"Ca commence par une odeur. Ensuite, on aperçoit une fumée blanche qui s'élève, et encercle notre immeuble. La combustion commence le soir et se termine à l'aube [...] On ne peut pas allumer l'air conditionné, on ne peut pas dormir. On reste eveillé jusqu'au matin, et on se sent suffoquer."
Le témoignage de Leila, habitante du quartier de Sin El Fil à Beyrouth est l'un des nombreux cités dans un rapport de l'ONG Human Rights Watch (HRW) au titre édifiant : "C'est la mort que nous respirons". Publiées début décembre, 67 pages à charge contre le gouvernement libanais décrivent l'enfer quotidien vécu par les riverains à proximité des décharges sauvages, où des déchets de tout type (jusqu'aux déchets médicaux ou déchets toxiques) sont fréquemment brûlés à ciel ouvert. Une pratique qui comporte de nombreux risques pour l'environnement et la santé.
Bassam Khawaja, chercheur à Human Rights Watch
Deux ans après la "crise des déchets" qu'a connu le pays à l'été 2015, aucune solution viable ne semble avoir été trouvée. À l'époque, des photos de la capitale, Beyrouth, envahie par des montagnes d'ordures après la fermeture de la principale décharge du pays, faisaient le tour du monde. Mais elles n'étaient que la partie visible de l'iceberg : ailleurs dans le pays, les problèmes de gestion de déchets perdurent depuis des décennies, notamment dans les zones les plus pauvres.

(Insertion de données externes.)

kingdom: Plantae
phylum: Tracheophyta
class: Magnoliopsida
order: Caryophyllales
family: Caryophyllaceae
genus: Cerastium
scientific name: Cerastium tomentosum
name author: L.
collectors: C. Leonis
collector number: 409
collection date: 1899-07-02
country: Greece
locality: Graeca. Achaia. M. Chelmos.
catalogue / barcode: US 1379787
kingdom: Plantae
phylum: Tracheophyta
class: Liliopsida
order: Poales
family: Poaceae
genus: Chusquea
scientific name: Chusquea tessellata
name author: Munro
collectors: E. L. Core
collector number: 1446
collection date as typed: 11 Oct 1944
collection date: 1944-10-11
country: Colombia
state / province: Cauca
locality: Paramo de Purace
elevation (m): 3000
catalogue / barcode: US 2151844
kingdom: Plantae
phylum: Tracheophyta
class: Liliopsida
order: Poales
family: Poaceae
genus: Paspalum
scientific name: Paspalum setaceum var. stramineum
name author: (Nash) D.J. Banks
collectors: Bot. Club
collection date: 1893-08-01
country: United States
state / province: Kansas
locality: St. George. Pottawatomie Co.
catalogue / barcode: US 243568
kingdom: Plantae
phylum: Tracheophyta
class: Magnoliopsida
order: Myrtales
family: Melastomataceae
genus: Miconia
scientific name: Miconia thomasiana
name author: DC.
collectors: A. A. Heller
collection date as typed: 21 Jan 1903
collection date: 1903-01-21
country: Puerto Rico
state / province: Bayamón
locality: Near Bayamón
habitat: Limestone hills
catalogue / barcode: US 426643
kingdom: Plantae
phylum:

"Déjà pendant la guerre civile, les Libanais brûlaient les déchets à ciel ouvert. la différence, c'est qu'aujourd'hui des recherches sont menées, des ONG en parlent... donc l'attention est enfin portée sur le problème" explique Rima Tarabay, présidente du réseau Ecotown , qui a rédigé une thèse sur le thème du développement durable au Liban. "Ce problème persiste car il n'y a pas de cadre juridique , ni de pénalités sur le traitement des déchets." ajoute-t-elle.
Les municipalités qui mettent en place ce genre de pratique se justifient par le manque de moyens alloués par l'Etat ; il n'existe en effet pas de plan gouvernemental pour la gestion des déchets. L'incinération reste la méthode d'élimination des déchets la moins chère.
Suzanne Baaklini, journaliste à l'Orient-Le Jour
Les problèmes de santé répertoriés chez ces habitants sont multiples "notamment des problèmes respiratoires comme la broncho-pneumopathie chronique obstructive, la toux, l'irritation de la gorge et l'asthme". Et les risques pour la santé pourraient être bien plus graves : l'ONG craint des cas de cancers, notamment chez les enfants. La majeure partie des personnes interrogées affirme n'avoir reçu aucune information de la part des autorités sur les risques encourus.
Actuellement, 77% des déchets sont jetés dans des décharges à ciel ouvert ou enfouies, pourtant une grande partie pourrait être recyclée ou compostée.
Dans l'attente d'un plan gouvernemental à long terme, les associations environnementales préconisent le tri des déchets, une solution qui commence à voir le jour dans certaines municipalités libanaises.